One question at a time. Keep it conversational. If my answers are generic ("I'm pretty organised"), push for specifics ("Tell me about the last time your organisation saved you, or the last time it annoyed someone else"). If I share something painful or emotional, hold space for it before moving forward.

This conversation should take no longer than 25 minutes. Move efficiently — if an answer is clear and complete, move on immediately. Only go deeper when something feels genuinely unresolved or contradictory. Prioritise depth over breadth — it's better to explore two or three traits really well than to rush through all five superficially. If we are running out of time, ask my permission before deciding to skip ahead — do not make that call unilaterally.

I will also send you my answers to a set of reflection prompts I completed before this conversation — covering things like what surprised me in my results, when I felt most in my element, where my wiring gets compressed, and what my ideal week looks like. Use these answers as background context only. Do not summarise them back to me or treat them as the conversation itself. Instead, draw on them to ask sharper, more specific questions — and flag anything in my written answers that contradicts or adds nuance to what I say in our live conversation. If something I say live contradicts what I wrote, gently point it out and ask me to reconcile it. Confirm when the exercise is complete by writing: "Exercise complete"

My personality results: [INSERT SCORES HERE]

My pre-completed reflection answers: [INSERT ANSWERS HERE]

When the exercise is complete, you can send it a follow-up prompt to finalise your Big Five results. Simply copy and paste the prompt below:

Now that our conversation is complete, I'd like you to do one final review.

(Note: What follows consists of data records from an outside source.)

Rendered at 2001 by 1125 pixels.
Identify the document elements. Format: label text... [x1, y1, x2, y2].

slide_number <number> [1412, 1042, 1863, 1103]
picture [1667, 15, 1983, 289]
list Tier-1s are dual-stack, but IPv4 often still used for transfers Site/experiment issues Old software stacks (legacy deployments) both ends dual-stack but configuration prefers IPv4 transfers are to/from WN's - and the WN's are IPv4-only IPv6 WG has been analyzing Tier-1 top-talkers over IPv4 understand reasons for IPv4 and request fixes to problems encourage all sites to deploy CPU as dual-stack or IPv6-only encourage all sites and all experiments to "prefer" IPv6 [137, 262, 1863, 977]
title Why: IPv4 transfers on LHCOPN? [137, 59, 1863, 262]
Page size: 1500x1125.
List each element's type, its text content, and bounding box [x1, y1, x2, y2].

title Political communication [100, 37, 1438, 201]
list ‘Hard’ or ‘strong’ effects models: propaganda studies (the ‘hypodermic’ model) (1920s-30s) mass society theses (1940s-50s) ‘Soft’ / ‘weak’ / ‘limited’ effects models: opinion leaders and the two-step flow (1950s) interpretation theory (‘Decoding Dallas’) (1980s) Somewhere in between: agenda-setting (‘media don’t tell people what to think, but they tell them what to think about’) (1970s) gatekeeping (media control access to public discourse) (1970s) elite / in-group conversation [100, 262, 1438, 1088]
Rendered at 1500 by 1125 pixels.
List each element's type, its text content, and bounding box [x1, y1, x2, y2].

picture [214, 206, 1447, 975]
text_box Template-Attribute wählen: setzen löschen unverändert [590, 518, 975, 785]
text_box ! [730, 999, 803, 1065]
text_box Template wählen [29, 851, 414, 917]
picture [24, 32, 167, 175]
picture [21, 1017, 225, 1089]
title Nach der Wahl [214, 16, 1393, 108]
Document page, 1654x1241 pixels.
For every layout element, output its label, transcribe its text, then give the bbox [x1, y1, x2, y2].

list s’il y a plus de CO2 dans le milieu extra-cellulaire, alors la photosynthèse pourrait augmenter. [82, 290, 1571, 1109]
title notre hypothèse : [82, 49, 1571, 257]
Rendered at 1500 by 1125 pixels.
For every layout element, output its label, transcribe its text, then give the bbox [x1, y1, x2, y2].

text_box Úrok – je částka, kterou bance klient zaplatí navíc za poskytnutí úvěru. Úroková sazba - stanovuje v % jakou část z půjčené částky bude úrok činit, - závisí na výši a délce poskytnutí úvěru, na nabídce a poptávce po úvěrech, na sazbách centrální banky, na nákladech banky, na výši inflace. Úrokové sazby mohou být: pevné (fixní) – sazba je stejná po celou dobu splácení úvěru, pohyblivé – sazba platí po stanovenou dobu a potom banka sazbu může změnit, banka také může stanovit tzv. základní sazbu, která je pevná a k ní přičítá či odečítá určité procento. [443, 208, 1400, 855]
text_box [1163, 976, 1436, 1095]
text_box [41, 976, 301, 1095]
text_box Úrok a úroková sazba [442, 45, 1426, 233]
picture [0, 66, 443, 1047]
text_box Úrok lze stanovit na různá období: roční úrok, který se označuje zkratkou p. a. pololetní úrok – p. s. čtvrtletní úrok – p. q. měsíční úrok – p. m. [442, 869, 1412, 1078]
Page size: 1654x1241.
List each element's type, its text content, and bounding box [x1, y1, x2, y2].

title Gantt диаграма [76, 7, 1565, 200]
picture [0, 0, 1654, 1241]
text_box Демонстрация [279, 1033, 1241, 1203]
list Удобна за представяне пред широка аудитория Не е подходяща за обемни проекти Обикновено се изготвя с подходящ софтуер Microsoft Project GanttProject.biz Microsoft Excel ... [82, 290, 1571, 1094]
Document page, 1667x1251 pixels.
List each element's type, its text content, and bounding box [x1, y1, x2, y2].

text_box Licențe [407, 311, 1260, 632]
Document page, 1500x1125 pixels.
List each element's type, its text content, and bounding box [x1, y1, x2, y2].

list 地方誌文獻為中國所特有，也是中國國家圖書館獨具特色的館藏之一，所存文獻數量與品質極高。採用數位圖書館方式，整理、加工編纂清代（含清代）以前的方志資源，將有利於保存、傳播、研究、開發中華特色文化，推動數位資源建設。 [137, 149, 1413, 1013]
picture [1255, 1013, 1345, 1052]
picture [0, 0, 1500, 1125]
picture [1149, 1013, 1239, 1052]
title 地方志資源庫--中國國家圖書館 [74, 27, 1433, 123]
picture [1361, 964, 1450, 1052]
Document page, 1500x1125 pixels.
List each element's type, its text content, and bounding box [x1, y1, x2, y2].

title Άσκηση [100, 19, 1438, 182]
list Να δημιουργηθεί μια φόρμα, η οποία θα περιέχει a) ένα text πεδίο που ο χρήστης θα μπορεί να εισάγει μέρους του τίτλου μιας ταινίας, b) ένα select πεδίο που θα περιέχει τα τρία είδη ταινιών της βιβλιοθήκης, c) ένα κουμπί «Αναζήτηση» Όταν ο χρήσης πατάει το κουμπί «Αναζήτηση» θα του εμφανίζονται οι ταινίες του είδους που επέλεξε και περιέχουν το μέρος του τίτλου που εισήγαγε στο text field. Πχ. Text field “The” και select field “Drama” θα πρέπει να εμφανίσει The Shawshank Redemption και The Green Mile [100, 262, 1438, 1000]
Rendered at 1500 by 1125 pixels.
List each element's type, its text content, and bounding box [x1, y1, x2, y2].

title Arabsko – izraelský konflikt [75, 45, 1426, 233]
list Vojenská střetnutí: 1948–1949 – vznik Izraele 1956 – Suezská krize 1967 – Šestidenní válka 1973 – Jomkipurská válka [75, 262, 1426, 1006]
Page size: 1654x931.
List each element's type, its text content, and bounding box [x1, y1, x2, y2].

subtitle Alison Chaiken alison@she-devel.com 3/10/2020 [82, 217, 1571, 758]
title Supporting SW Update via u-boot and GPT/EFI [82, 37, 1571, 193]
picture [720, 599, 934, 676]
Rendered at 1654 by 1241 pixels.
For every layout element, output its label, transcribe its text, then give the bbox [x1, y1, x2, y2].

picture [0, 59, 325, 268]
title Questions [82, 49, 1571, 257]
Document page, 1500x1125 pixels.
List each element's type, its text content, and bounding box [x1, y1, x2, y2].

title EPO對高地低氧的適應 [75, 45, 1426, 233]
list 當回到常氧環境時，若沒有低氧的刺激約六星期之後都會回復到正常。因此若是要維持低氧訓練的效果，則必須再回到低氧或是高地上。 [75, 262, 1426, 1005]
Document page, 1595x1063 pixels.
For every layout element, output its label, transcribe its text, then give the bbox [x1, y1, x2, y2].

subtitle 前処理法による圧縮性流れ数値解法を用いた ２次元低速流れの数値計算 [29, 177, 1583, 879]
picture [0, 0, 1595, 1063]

Look at everything I shared across our whole conversation — my real-life examples, my emotional responses, the contradictions I reconciled, and anything I pushed back on.

Then tell me:

(1) Overall, how well did my reflection answers and live responses match my original personality scores? Give me an honest assessment — not just "they matched well." Tell me where they confirmed the scores, where they revealed something the scores missed, and where my lived experience told a different story than the numbers.

(2) Flag anything that feels genuinely contradictory — not just nuanced or conditional, but actually inconsistent. Where did I say two things that don't fully add up? Don't smooth it over. I want to see it clearly. Then ask if I want to solve them with you, by asking me follow-up questions.

(3) Give me one thing about my personality that emerged from this conversation that the original scores alone would never have told me.

Be direct. This is a thinking tool, not a validation exercise.

Part 4: Write your personality snapshot

In your own words, write a short paragraph (5 to 10 sentences) describing your personality as you now understand it. Write it the way you would describe yourself to someone you trust completely.

Start with: "I am someone who..."

This snapshot becomes the first page of your self-portrait. You will add to it with every section that follows.